Steamer Wm. M. Morrison left New Orleans Sunday, April 4th, at 11 o’clock A. M., with the United States mail and a fair cargo of freight — having a fast rising river to Napoleon. Above Natchez the water was over the banks. From Lake Providence to Napoleon it was over the levee, and for twenty miles above Greenville the levees were washed away. Discharged freight at Lake Providence, Greenville, Napoleon, Helena, Memphis, New Madrid, Island No. 10, Hickman, Cairo and Chester.

New Orleans to 81 mile Point 7 hrs 51 min., to Baton Rouge 12 hrs 15 min., to Bayou Sara 15 hrs 45 min., to Morgan’s Bend 1 day, to Islands Nos. 98 and 99 2 days, to Islands Nos. 62 and 63 3 days, to Island No. 21 4 days, to Devil’s Island 5 days. Whole time from port to port 5 days 14 hrs. Deducted. Running time 5 days 1 hr.

In May the PENNSYLVANIA had a fast trip too. The following memoranda is from the St. Louis Evening News of May 27, 1858.

Memoranda–Steamer PENNSYLVANIA left New Orleans on Thursday, May 20th, at 7 P. M. In Port for St.
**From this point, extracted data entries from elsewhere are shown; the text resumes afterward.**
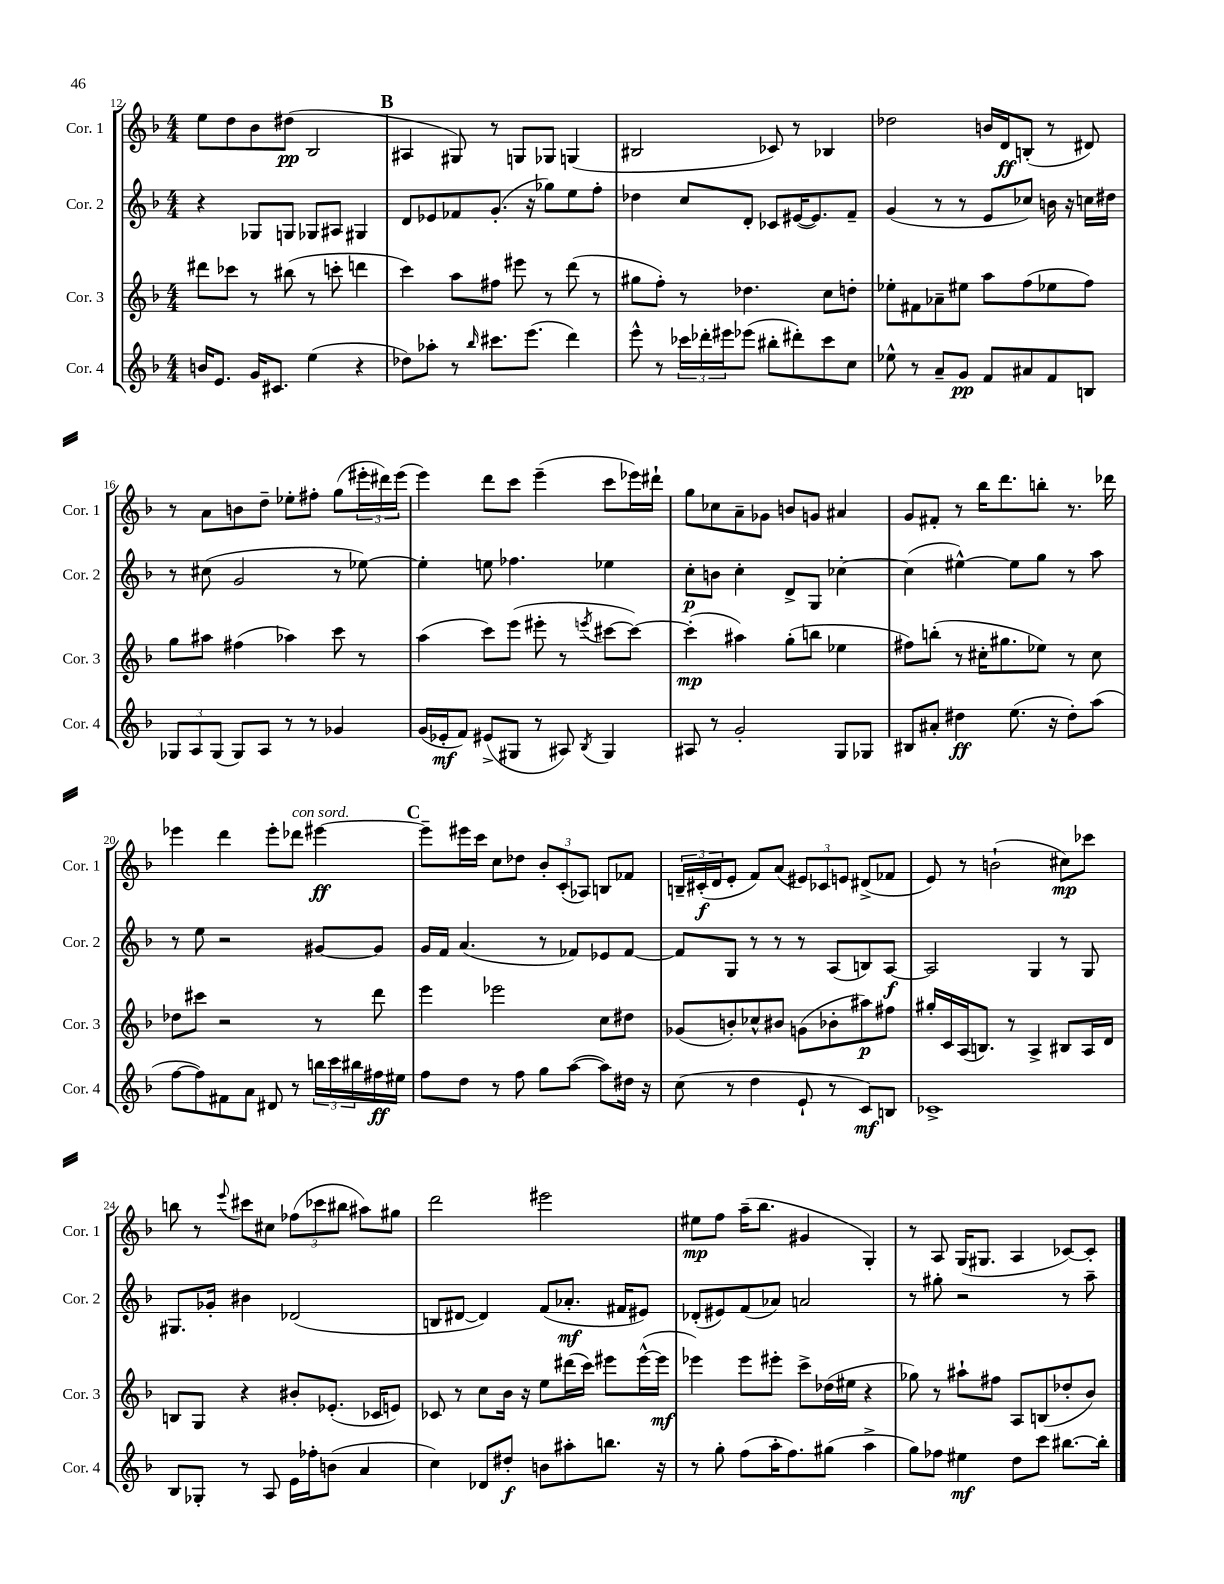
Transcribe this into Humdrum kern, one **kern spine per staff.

**kern	**kern	**kern	**kern
*staff4	*staff3	*staff2	*staff1
*clefG2	*clefG2	*clefG2	*clefG2
*k[b-]	*k[b-]	*k[b-]	*k[b-]
*M4/4	*M4/4	*M4/4	*M4/4
16b	8ddd#	4r	8ee
8.e	.	.	.
.	8ccc-	.	8dd
16g	8r	8G-	8b-
8.c#	.	.	.
.	(8bb#	8G	(8dd#
(4ee	8r	8G-	2B-
.	8ccc'	8A#	.
4r	4ddd	4G#	.
=	=	=	=
8dd-)	4ccc)	8d	4A#
8aa-'	.	8e-	.
8r	8aa	8f-	8G#)
16qqbb-	.	.	.
8.ccc#	8ff#	(8.g'	8r
.	8eee#	.	8G
(8.eee	.	16r	.
.	8r	8gg-)	8G-
4ddd)	(8ddd	8ee	(4G
.	8r	8ff'	.
=	=	=	=
8eee^^	8gg#	4dd-	2B#
8r	8ff')	.	.
24ccc-	8r	8cc	.
24ddd-'	.	.	.
24eee#	.	.	.
(8eee-	4.dd-	8d'	.
8bb#'	.	8c-	8c-)
8ddd#')	.	([16e#	8r
.	.	8.e#])	.
8ccc-	8cc	.	4B-
8cc	8dd'	8f~	.
=	=	=	=
8ee-^^	8ee-'	(4g	2dd-
8r	8f#	.	.
8a~	8a-~	8r	.
8g	8ee#	8r	.
8f	8aa	8e	16b
.	.	.	16d
8a#	(8ff	8cc-)	(8B'
8f	8ee-	16b	8r
.	.	16r	.
8B	8ff)	16cc	8d#)
.	.	16dd#	.
=	=	=	=
12G-	8gg	8r	8r
12A	.	.	.
.	8aa#	(8cc#	8a
(12G-	.	.	.
8G-)	(4ff#	2g	8b
8A	.	.	8dd~
8r	4aa-)	.	8ee-'
8r	.	.	8ff#'
4g-	8ccc	8r	(8gg
.	8r	[8ee-)	24eee#'
.	.	.	24ddd#)
.	.	.	(24eee#
=	=	=	=
(16g	(4aa	4ee-']	4eee)
16e-'	.	.	.
8f)	.	.	.
(8e#^	8ccc)	8ee	8ddd
8G#	(8eee	4.ff-	8ccc
8r	8eee#'	.	(4eee~
8A#)	8r	.	.
8qB-	8qeee	.	.
4G#	[8ccc#	4ee-	8ccc
.	8ccc#_)	.	16eee-)
.	.	.	16ddd#`
=	=	=	=
8A#	(4ccc#']	8cc'	8gg
8r	.	8b	8cc-
2g'	4aa#)	4cc'	8a~
.	.	.	8g-
.	(8gg'	8d^	8b
.	8bb	8G	8g
8G	4ee-	[4cc-'	4a#
8G-	.	.	.
=	=	=	=
8B#	8ff#)	(4cc-]	8g
8a#'	(8bb'	.	8f#'
4dd#	8r	[4ee#^^)	8r
.	16cc#'	.	16bb-
.	8.gg#	.	8.ddd
(8.ee	.	8ee#]	.
.	8ee-)	8gg	8bb'
16r	.	.	.
8dd#')	8r	8r	8.r
(8aa	8cc#	8aa	.
.	.	.	16ddd-
=	=	=	=
[8ff	8dd-	8r	4eee-
8ff])	8ccc#	8ee	.
8f#	2r	2r	4ddd
8a	.	.	.
8d#	.	.	8eee-'
8r	.	.	8ddd-
24bb	8r	[8g#	[4eee#
24ccc	.	.	.
24bb#	.	.	.
16ff#	8ddd	8g#]	.
16ee#	.	.	.
=	=	=	=
8ff	4eee	16g	8eee#~]
.	.	16f	.
8dd	.	(4.a	16eee#
.	.	.	16ccc
8r	2eee-	.	8cc
8ff	.	.	8dd-
8gg	.	8r	12b-'
.	.	.	(12c'
([8aa	.	8f-)	.
.	.	.	12A-)
8aa])	8cc	8e-	8B
16dd#	8dd#	[8f-	8f-
16r	.	.	.
=	=	=	=
(8cc	(8g-	8f-]	24B~
.	.	.	(24c#'
.	.	.	24d
8r	8b')	8G	8e'
4dd	8cc-^^	8r	8f)
.	8b#	8r	(8a
8e`	(8g	8r	12e#)
.	.	.	12c-
8r	8b-'	(8A	.
.	.	.	12e
8c)	8aa#)	8B)	(8d#^
8B	8ff#	[8A	8f-
=	=	=	=
1c-^	16gg#'	2A]	8e)
.	16c	.	.
.	(16A	.	8r
.	8.B)	.	.
.	.	.	(2b`
.	8r	.	.
.	4A^	4G	.
.	8B#	8r	8cc#)
.	16A	8G	8ccc-
.	16d	.	.
=	=	=	=
8B-	8B	8.G#	8bb
8G-'	8G	.	8r
.	.	16g-'	.
.	.	.	8qqeee
8r	4r	4b#	8ccc#
8A	.	.	8cc#
16e	8b#'	(2d-	(12ff-
16ff-'	.	.	.
.	.	.	12ccc-
(8b	(8.e-'	.	.
.	.	.	12bb#
4a	.	.	8aa#)
.	16c-	.	.
.	8e)	.	8gg#
=	=	=	=
4cc)	8c-	8B	2ddd
.	8r	[8d#	.
8d-	8cc	4d#])	.
8dd#'	16b-	.	.
.	16r	.	.
8b	8ee	(8f	2eee#
8aa#'	(16ddd#	8.a-'	.
.	16ccc)	.	.
8.bb	8eee#	.	.
.	.	16f#	.
.	([16eee#^^	8e#)	.
16r	16eee#]	.	.
=	=	=	=
8r	4eee-)	(8d-'	8ee#
8gg'	.	8e#)	8ff
(8ff	8eee-	(8f	(16aa~
.	.	.	8.bb-
16aa'	8eee#'	8a-)	.
8.ff)	.	.	.
.	8ccc^	2a	4g#
(8gg#	(16dd-	.	.
.	16ee#	.	.
4aa^	4r	.	4G')
=	=	=	=
8gg)	8gg-)	8r	8r
8ff-	8r	8gg#'	8A
4ee#	8aa#`	2r	(16G
.	.	.	8.G#
.	8ff#	.	.
8dd	8A	.	4A
8ccc	(8B	.	.
[8.bb#	8dd-'	8r	[8c-)
.	8b-)	8aa~	8c-']
16bb#']	.	.	.
==	==	==	==
*-	*-	*-	*-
Louis, steamers R. J. LACKLAND and RR. packets A T LACEY and FALLS CITY. 21st — Met RR. packet HIAWATHA at Baton Rouge. 22d — Met CITY OF MEMPHIS at Lake Providence, T L MCGILL head of 93. 23d — Met NEW UNCLE SAM at 71. 24th — Met GOLDEN AGE, CORA ANDERSON at 37, IMPERIAL at Ashport. 25th –Met EDITOR at Island No. 4, WM. M. MORRISON in Dogtooth Bend; passed J J ROE at Lane’s Landing. 26th — Met L M KENNETT at Cape Girardeau. Time six days from port to port. Lost 32 hours by storms and fogs.

The following day, May 28, 1858, the Missouri Democrat also published a memoranda from the PENNSYLVANIA, but this one was a little unconventional, a slight bend from the norm, and quite possibly written by cub pilot Samuel Clemens.

MEMORANDA — The PENNSYLVANIA left New Orleans on Thursday, May 20th, at 7 P. M. In port for St. Louis, R. J. LACKLAND, A. T. LACEY and FALLS CITY. 21st, met HIAWATHA at Baton Rouge, CITY OF MEMPHIS at Lake Providence; T. L. MCGILL at head of 93; NEW UNCLE SAM at 71: CORA ANDERSON at 37; IMPERIAL at Ashport. 25th, EDITOR at island 4; WM. M. MORRISON in Dogtooth bend. Time from port to port 3 days and 72 hours. Only once before has a trip been made in 3 days and some hours.

The reference to “only once before” has such a trip been made is a poke in jest directed at Isaiah Sellers as he was one of the pilots of the fleet J. M. WHITE in 1844. The “Only once before” item was published in the Democrat, the same paper the memoranda from Isiah Seller’s log had been published a few weeks earlier. It is likely Sam Clemens was the author of the memoranda. Clemens would later recall how the “Oldest Pilot” was “full of strange lies & worldly brag” and probably bored the steersman with his boasting of the exploit.

In his personal notebooks for 1881-82 Clemens penned a similar river joke: “Trip up Missouri river 3300 miles made fastest time on record viz. 3 days 9 hours and 4 months” (Mark Twain’s Notebooks & Journals, vol. 2, p. 574).